External debt was 40.73 percent of the GDP in FY 2020/21.
The government has collected Rs 554 billion in revenue as of March 5 in the current fiscal year while the government expenditure stands at Rs 748.5 billion. The revenue collected is about Rs 200 billion less than the expenditure.
As the revenue collection does not cover the government expenditure, the government has to take internal and external loans.
Experts say that as the burden of public debt increases, more challenges will be added to the country's economy. But the officials of the Public Debt Management Office say that the debt can be sustained up to 53 percent of the GDP.
"There is no need to panic at the moment that there is a lot of debt," said Giri, the information officer, “Increasing debt but not increasing revenue is a matter of concern.” He said that due to the increase in public debt and decrease in revenue, there is pressure on the economy. Dr Gopal Prasad Bhatt had published a research paper arguing that the public debt should be 33 percent of the GDP.
The government had paid Rs 117.42 billion as the principal and interest of public debt in the last fiscal year (FY 2021/22). Of this amount, Rs 72.80 billion was paid as the principal amount and Rs 44.61 billion as interest.
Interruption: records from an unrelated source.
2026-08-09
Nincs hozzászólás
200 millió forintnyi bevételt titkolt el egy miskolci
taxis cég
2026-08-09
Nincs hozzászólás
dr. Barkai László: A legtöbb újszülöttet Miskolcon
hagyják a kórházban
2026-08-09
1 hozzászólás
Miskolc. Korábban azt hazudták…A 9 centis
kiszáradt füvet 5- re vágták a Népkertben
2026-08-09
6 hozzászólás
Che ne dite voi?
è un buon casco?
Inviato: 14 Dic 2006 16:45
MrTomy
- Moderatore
A penalty of Rs 41 million was also paid for non-payment of principal and interest within the deadline.
Public debt is justified if it contributes positively to the expansion of the size of the country’s GDP. Currently, the government is struggling to meet the current expenses due to a decline in revenue collection.
When the government prepares the budget, it sets the target for revenue collection, foreign aid, internal and external debt. The estimated budget for the repayment of loan and interest is also allocated.
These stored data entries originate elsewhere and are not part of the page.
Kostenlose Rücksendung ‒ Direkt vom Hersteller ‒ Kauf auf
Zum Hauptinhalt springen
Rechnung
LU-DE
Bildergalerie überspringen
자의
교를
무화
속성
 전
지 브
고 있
When the government prepared the budget for the current fiscal year, it had set a target of collecting 69.13 percent revenue in addition to raising 14.27 percent domestic debt, 13.50 percent foreign loan and receiving 3 percent foreign grant. This shows that 27.77 percent of the total budget of the government is internal and external debt. Through the half-yearly review, the government has revised the estimates and downsized the budget to Rs 1.55 trillion for the current year. It is estimated that Rs 1.341 trillion will be spent from revenue and internal debt, Rs 38.4583 billion from foreign grants and Rs 0.17 trillion towards foreign loans.
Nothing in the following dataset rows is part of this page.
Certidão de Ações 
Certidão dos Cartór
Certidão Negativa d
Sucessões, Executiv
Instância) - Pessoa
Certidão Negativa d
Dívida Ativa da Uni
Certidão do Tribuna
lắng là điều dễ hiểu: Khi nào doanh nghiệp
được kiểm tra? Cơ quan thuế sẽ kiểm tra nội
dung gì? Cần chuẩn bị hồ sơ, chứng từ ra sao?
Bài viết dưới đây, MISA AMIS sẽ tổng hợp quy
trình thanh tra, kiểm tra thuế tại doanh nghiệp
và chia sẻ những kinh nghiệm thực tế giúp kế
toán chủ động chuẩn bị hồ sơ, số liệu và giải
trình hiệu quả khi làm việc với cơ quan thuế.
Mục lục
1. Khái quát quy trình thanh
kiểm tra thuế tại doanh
The government raises internal debt through Nepal Rastra Bank (NRB), while external debt is taken from foreign agencies. The government raises loans through NRB using various instruments. NRB raises internal loans through development bonds, savings bonds and treasury bills. The government has to buy bonds at high interest rates. Because the interest rate of the bank is expensive, it is compelled to fix a high interest rate because it will not be sold unless it is issued at a high price. The government has been taking loans from foreign agencies at subsidized rates. External loans have a maturity period from 12 to 40 years. Interest on foreign loans ranges from a minimum of 0.75 percent to a maximum of 3 percent. Nepal may not get concessional loans if it is upgraded from a least developed country. Then a situation may arise where high interest has to be paid.
Nepal has taken huge loans from the International Monetary Fund, World Bank, Asian Development Bank and other agencies. Similarly, it has taken loans from Japan International Cooperation Agency (JICA), EXIM Bank’s Line of Credit-India, EXIM Bank of China, International Fund for Agricultural Development (IFAD), OPEC Fund for International Development (OFID), European Investment Bank (EIB), EXIM Bank Korea, Saudi funds and others. The government has the facility to pay its debt in US Dollar, Japanese Yen, Euro, Pound Sterling and Chinese Yen, which are recognized as Special Drawing Rights by the International Monetary Fund (IMF).